## About this task
Give back an exact copy of the lines in the records below, from the line that has "qualité, be" through the line that has "अन्धविश्वास, घृणा र", and nothing besides.

(Collected data)
————

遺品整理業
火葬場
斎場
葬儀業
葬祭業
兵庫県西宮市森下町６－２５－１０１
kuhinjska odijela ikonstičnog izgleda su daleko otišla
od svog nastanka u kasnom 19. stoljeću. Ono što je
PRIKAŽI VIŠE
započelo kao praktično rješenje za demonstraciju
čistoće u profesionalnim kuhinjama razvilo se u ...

————

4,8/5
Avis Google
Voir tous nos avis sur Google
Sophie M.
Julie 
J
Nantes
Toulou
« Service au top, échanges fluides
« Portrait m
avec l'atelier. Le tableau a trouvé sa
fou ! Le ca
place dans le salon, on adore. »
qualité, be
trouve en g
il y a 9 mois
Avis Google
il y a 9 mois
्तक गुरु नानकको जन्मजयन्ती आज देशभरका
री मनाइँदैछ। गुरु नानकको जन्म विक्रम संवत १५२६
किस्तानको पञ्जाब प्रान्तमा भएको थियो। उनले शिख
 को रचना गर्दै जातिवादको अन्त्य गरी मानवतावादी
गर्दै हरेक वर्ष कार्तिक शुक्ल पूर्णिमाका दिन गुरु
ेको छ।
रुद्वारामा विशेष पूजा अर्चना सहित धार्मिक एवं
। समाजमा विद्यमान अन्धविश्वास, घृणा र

————

## Solution below
qualité, be
trouve en g
il y a 9 mois
Avis Google
il y a 9 mois
्तक गुरु नानकको जन्मजयन्ती आज देशभरका
री मनाइँदैछ। गुरु नानकको जन्म विक्रम संवत १५२६
किस्तानको पञ्जाब प्रान्तमा भएको थियो। उनले शिख
 को रचना गर्दै जातिवादको अन्त्य गरी मानवतावादी
गर्दै हरेक वर्ष कार्तिक शुक्ल पूर्णिमाका दिन गुरु
ेको छ।
रुद्वारामा विशेष पूजा अर्चना सहित धार्मिक एवं
। समाजमा विद्यमान अन्धविश्वास, घृणा र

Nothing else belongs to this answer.